Vardan, referandum sürecine ilişkin olarak ise, geçtiğimiz dönemde siyasi istikrarın ekonomik istikrara dönüştüğünün görüldüğünü ifade etti.

Bunun sürmesi gerektiğinin önemine işaret eden Vardan, 'Bizim istikrarsızlığa neden olacak ortamların hepsini kaldırmamız gerekiyor' dedi.

Referandumda halkın büyük bölümünün neye 'evet', neye 'hayır' diyeceğini bilmediğini düşündüğünü dile getiren Vardan, şunları kaydetti:

'Sanki bu, iktidar ve muhalefetin iki ayrı kutup gibi ölüm-kalım meselesi haline getiriliyor.
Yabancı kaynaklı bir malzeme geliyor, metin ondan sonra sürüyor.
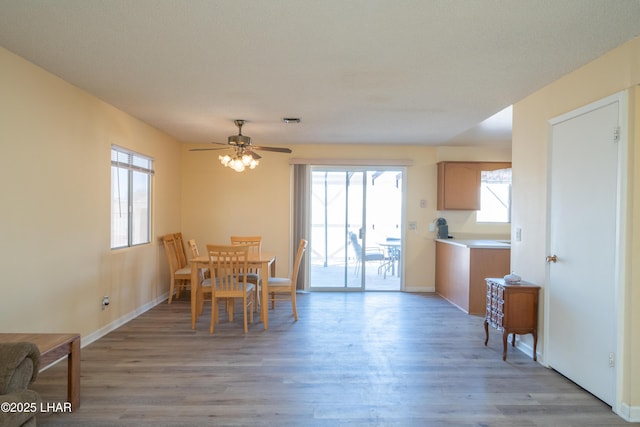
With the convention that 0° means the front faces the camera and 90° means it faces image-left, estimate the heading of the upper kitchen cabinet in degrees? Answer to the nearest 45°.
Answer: approximately 0°

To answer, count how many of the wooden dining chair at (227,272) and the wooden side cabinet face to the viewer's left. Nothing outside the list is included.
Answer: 1

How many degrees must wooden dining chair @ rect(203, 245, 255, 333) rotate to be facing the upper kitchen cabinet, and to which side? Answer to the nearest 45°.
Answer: approximately 90° to its right

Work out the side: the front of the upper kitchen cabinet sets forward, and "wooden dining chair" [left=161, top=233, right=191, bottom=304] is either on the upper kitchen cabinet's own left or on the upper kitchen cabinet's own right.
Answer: on the upper kitchen cabinet's own right

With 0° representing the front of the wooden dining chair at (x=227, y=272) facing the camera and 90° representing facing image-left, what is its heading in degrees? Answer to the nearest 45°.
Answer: approximately 180°

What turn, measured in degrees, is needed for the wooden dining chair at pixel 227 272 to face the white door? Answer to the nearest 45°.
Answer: approximately 135° to its right

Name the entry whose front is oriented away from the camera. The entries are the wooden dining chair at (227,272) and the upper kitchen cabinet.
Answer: the wooden dining chair

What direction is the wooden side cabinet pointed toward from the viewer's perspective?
to the viewer's left

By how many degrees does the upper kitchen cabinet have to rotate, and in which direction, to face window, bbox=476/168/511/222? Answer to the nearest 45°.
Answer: approximately 135° to its left
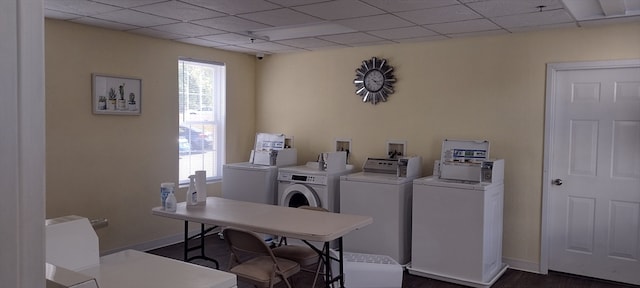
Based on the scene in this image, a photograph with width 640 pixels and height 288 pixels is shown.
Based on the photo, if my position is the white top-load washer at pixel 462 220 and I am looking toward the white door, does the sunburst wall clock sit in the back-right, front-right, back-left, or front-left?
back-left

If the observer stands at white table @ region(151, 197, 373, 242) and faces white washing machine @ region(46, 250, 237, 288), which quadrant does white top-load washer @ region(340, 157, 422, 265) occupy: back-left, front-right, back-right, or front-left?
back-left

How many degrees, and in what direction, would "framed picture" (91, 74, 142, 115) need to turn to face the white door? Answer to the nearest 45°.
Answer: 0° — it already faces it

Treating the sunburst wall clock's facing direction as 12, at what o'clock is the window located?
The window is roughly at 3 o'clock from the sunburst wall clock.

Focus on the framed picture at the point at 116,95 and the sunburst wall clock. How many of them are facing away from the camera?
0

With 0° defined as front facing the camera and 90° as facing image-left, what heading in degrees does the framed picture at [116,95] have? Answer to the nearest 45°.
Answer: approximately 315°

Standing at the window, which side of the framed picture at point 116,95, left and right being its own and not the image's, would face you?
left

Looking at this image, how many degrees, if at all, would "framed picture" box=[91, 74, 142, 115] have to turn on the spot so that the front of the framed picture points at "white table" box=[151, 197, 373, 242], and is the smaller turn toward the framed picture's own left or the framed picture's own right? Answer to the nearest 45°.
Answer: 0° — it already faces it

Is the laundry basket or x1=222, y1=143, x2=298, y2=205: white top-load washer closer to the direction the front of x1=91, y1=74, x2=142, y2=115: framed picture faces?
the laundry basket

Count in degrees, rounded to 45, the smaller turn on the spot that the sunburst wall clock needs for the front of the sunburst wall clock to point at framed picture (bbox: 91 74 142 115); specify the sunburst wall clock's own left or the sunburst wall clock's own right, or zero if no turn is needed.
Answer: approximately 90° to the sunburst wall clock's own right

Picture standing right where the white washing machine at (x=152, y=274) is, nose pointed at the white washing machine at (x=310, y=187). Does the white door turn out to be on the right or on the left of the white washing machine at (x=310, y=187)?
right

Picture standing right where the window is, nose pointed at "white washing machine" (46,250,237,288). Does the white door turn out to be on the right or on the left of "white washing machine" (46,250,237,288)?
left

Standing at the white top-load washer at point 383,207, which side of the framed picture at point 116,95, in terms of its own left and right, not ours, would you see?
front

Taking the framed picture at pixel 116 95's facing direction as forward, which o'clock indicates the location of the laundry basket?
The laundry basket is roughly at 12 o'clock from the framed picture.

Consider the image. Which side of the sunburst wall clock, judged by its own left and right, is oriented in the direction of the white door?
left

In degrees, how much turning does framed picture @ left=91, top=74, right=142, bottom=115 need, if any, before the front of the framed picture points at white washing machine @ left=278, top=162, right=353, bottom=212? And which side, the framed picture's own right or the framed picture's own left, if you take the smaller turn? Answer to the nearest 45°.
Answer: approximately 45° to the framed picture's own left

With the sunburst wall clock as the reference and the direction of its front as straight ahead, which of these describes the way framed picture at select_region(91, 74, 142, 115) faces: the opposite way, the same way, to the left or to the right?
to the left

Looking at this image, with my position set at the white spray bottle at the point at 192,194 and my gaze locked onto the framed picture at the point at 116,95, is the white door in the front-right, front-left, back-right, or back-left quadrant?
back-right
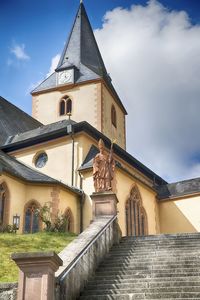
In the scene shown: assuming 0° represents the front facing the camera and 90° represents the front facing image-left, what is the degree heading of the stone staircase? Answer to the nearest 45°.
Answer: approximately 0°

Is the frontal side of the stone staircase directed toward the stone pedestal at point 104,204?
no

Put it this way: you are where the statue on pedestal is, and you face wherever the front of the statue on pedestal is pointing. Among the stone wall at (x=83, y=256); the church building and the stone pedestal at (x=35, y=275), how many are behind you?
1

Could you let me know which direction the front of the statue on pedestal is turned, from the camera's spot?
facing the viewer

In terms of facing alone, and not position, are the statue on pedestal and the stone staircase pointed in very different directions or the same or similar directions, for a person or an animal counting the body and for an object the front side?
same or similar directions

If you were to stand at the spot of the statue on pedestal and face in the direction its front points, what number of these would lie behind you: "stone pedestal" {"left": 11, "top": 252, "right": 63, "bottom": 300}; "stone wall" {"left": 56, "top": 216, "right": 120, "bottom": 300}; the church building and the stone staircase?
1

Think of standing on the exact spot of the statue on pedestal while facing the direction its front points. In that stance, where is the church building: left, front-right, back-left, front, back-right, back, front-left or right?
back

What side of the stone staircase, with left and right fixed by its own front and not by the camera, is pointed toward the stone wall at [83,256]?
right

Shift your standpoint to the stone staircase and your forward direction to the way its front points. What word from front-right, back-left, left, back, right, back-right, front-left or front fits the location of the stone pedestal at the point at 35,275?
front-right

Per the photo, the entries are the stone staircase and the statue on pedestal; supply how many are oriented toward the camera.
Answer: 2

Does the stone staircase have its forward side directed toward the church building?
no

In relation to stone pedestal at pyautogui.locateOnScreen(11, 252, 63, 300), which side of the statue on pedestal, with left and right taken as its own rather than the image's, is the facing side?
front
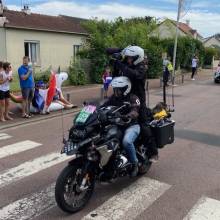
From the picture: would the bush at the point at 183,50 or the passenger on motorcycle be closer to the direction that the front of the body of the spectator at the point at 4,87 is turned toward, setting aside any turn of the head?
the passenger on motorcycle

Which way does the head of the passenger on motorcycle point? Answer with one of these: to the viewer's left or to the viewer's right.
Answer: to the viewer's left

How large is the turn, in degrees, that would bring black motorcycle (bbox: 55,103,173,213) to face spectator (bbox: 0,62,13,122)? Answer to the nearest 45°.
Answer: approximately 90° to its right

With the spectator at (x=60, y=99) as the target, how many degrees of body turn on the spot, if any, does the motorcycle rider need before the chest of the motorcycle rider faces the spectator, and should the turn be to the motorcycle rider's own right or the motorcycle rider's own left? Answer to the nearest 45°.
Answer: approximately 135° to the motorcycle rider's own right

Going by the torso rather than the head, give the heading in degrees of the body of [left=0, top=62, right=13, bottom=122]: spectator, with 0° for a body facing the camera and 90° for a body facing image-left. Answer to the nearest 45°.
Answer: approximately 315°

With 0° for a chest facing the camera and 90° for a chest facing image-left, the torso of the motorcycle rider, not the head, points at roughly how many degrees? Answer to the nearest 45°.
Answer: approximately 45°

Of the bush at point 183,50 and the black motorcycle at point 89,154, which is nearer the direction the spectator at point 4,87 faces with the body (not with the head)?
the black motorcycle

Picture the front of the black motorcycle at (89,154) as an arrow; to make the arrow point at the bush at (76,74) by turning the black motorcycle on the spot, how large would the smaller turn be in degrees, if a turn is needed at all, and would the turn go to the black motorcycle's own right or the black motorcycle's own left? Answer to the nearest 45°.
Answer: approximately 135° to the black motorcycle's own right

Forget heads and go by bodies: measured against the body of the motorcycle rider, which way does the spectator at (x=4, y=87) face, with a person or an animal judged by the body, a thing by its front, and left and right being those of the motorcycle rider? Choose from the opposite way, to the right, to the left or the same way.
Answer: to the left

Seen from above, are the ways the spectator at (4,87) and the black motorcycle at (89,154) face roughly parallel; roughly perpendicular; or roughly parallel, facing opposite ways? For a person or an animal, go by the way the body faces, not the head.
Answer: roughly perpendicular

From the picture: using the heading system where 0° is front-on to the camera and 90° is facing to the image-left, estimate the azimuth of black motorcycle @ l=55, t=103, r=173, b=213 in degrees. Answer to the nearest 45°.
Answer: approximately 45°
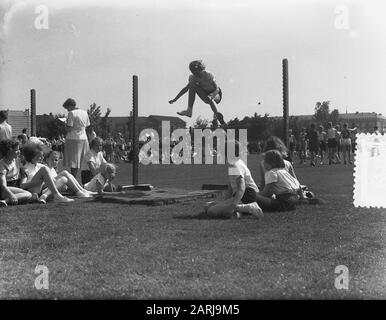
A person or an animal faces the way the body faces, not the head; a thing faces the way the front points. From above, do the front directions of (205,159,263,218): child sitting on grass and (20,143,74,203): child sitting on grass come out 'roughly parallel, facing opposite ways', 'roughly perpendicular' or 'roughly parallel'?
roughly parallel, facing opposite ways

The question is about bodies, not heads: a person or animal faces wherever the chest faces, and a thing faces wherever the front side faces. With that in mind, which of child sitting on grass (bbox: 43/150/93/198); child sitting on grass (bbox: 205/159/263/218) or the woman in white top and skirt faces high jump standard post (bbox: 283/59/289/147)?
child sitting on grass (bbox: 43/150/93/198)

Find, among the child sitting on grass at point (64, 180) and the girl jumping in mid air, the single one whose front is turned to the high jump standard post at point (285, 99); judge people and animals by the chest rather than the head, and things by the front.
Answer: the child sitting on grass

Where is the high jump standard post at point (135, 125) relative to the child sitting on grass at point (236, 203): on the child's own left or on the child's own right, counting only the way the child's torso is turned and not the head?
on the child's own right

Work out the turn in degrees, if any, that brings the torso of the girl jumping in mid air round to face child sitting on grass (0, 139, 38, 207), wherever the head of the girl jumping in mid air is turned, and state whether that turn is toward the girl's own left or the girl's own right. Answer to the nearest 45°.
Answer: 0° — they already face them

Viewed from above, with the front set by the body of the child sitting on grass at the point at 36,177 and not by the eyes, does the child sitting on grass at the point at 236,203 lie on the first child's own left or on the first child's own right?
on the first child's own right

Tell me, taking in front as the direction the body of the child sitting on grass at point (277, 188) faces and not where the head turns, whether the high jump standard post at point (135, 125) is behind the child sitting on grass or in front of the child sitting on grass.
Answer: in front

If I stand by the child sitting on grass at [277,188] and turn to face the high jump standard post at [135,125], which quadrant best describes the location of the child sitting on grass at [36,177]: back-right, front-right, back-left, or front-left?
front-left

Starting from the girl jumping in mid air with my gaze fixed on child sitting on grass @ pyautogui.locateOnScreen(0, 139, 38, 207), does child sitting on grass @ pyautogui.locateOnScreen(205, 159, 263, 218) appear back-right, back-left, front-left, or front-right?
front-left

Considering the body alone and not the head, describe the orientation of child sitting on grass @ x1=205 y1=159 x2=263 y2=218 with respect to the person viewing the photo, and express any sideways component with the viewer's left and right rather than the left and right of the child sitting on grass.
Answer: facing to the left of the viewer

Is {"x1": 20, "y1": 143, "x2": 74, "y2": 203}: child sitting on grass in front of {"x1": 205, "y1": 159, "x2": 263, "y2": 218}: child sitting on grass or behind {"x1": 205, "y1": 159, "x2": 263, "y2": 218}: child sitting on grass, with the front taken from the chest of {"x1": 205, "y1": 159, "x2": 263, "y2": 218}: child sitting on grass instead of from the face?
in front

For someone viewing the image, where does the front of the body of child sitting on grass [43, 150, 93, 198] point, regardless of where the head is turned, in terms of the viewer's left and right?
facing to the right of the viewer
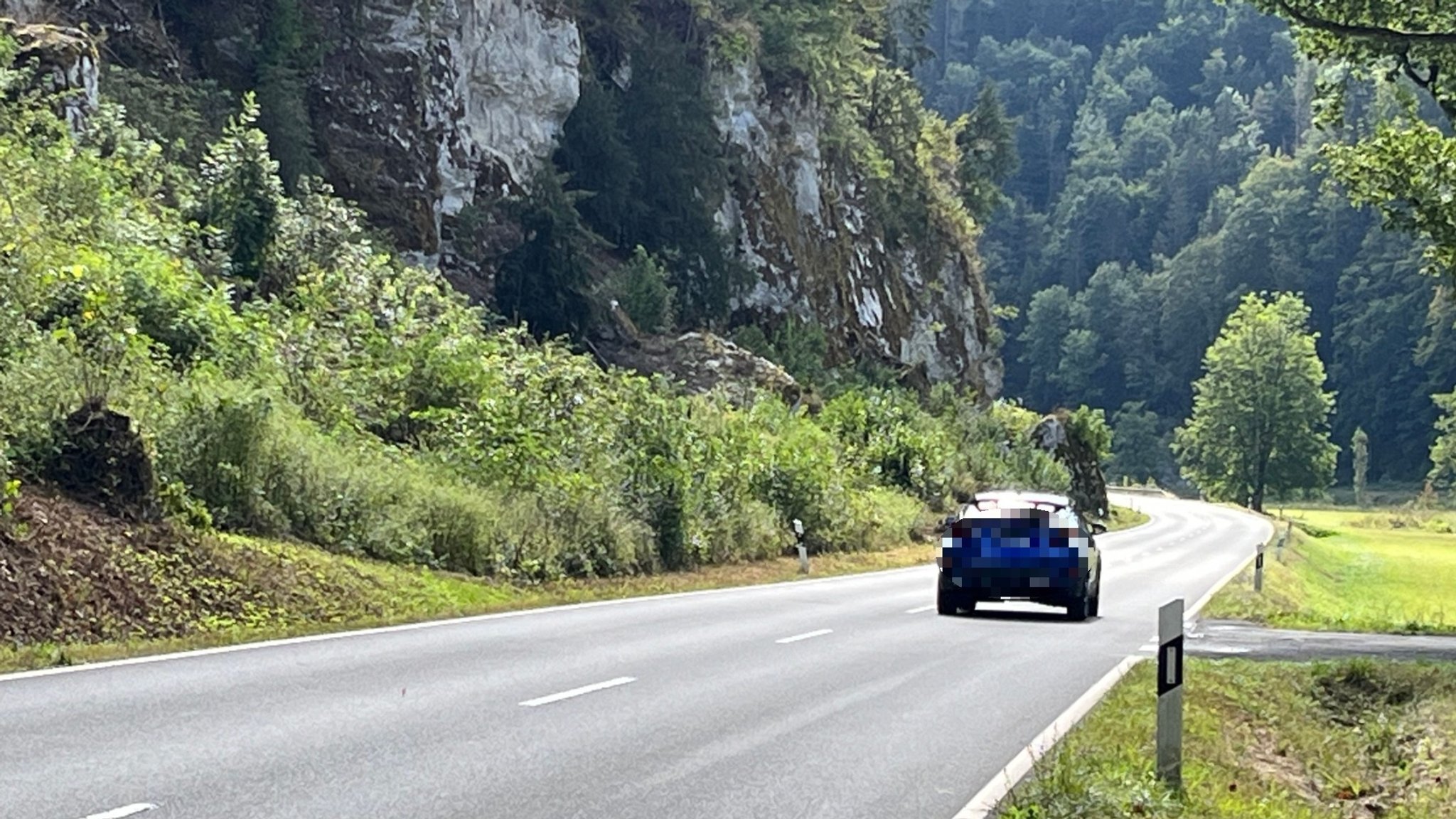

Referandumlar çok daha önce de oldu, bundan sonra da olacak. Demokratik ülkelerin en temel haklarından bir tanesi. Hükümetler giderler, halka sorarlar. Biz nelere 'hayır' diyeceğiz, herhalde darbeleri istemiyoruz. Yeniliklerin önünde olmamız gerekiyor. Şiddete, teröre 'evet' diyecek halimiz yok. Bu ülkenin gelişmesi hepimizin yararına olan bir şey. Bu yönde herkesin çaba sarf etmesi lazım. 

MÜSİAD olarak böyle bir değişiklik değil, Anayasa'nın baştan değiştirilmesini arzu etmiştik. Çünkü bu Anayasa'nın birçok maddesini değiştirecek de olsanız onun ruhunu hala muhafaza ediyorsunuz. Birçok maddenin aslında bizi daha feraha kavuşturacak, daha demokratik hale getirecek, insan hak ve hürriyetleri, adalet mekanizmasının yerleşmesi noktasında daha ileriye götüreceğini görüyoruz. 

'Evet' çıkarsa ülke batacak mı, veya 'hayır' çıkarsa ertesi gün her şey değişmiş mi olacak? Hiçbir şey değişmeyecek, ülke devam edecek ama biz belki bir fırsatı kaçırabileceğiz. Bence bütün halkın oraya mutlaka gidip oyunu kullanması lazım. Hepimizin arzusu bundan sonra istikrarın devam etmesi.' 

Ömer Cihad Vardan, bir gazetecinin TÜSİAD ile ilişkileri sorması üzerine, 'Bir problem yok. Bir-iki kere görüştük. Bu ilişkinin başlamış olması çok önemli' dedi.